Collection entries:
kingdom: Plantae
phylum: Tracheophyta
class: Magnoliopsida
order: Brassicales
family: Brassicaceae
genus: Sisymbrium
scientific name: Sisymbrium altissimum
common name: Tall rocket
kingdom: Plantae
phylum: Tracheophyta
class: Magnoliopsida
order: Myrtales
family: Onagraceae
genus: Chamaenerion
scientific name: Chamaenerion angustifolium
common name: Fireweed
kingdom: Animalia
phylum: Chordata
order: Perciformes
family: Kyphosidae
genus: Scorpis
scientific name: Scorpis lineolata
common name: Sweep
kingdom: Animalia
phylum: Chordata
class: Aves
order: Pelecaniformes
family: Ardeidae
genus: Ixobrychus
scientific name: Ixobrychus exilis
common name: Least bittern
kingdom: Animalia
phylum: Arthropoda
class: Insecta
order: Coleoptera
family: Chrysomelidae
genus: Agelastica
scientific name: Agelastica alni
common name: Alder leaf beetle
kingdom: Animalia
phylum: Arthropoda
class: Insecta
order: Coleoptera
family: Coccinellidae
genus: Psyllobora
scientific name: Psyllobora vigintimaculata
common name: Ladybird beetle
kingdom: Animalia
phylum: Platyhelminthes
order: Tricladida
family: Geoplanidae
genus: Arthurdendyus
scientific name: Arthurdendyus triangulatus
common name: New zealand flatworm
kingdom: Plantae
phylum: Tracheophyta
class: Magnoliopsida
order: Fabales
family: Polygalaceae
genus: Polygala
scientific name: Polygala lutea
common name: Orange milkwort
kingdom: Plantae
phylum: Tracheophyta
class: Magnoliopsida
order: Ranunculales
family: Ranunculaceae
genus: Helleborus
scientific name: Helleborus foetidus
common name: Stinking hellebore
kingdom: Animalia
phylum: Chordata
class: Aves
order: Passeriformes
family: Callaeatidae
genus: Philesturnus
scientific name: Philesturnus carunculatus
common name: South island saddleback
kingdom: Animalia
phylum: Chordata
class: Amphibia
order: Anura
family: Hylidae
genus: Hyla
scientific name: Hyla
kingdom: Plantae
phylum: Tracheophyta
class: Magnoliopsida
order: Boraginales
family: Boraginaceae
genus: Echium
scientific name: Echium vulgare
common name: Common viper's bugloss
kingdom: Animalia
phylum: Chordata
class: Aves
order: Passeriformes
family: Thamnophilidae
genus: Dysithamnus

__GOAL__:
Give the lines above as a numbered list, from the first line through the line containing "scientific name: Chamaenerion angustifolium", inclusive. Leave out any blank lines.

__WORKED SOLUTION__:
1. kingdom: Plantae
2. phylum: Tracheophyta
3. class: Magnoliopsida
4. order: Brassicales
5. family: Brassicaceae
6. genus: Sisymbrium
7. scientific name: Sisymbrium altissimum
8. common name: Tall rocket
9. kingdom: Plantae
10. phylum: Tracheophyta
11. class: Magnoliopsida
12. order: Myrtales
13. family: Onagraceae
14. genus: Chamaenerion
15. scientific name: Chamaenerion angustifolium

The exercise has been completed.